• Data supplied:

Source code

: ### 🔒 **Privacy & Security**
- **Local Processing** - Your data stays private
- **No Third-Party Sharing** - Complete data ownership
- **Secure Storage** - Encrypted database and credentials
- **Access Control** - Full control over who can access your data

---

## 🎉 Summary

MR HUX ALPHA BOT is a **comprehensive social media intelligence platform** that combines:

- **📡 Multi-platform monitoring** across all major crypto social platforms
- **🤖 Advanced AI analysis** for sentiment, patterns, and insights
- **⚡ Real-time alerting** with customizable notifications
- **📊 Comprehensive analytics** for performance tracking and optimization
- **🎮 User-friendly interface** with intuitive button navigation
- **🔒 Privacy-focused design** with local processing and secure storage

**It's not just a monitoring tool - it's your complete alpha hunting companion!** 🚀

--

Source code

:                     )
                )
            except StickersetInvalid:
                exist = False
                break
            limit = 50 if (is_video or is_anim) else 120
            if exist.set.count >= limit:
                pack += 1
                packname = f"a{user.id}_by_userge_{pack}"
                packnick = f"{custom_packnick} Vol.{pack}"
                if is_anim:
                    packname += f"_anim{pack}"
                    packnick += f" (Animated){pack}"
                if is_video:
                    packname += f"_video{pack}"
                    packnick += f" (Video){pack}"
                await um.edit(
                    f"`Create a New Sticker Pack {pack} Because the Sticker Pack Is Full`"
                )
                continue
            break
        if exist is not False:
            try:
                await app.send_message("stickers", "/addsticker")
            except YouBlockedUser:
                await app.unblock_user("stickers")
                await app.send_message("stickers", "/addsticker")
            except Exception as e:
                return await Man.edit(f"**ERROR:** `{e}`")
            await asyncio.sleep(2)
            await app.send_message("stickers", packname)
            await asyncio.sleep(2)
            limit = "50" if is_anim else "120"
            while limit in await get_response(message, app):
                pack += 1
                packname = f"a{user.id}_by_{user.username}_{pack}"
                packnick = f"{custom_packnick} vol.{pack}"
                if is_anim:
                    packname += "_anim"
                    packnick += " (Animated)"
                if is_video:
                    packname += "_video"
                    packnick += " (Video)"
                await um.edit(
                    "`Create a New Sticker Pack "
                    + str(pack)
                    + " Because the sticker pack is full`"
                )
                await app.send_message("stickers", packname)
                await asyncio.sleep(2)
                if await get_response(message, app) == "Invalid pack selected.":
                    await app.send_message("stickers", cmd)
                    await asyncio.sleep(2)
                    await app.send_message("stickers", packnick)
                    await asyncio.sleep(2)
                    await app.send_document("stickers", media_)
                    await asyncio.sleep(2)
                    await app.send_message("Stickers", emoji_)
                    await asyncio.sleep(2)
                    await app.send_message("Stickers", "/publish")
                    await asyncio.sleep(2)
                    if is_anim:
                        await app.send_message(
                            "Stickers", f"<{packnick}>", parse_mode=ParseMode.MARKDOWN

• Your task: Search the listing above for the string "Privacy" and copy each line that has it.

• Task output:
: ### 🔒 **Privacy & Security**
- **🔒 Privacy-focused design** with local processing and secure storage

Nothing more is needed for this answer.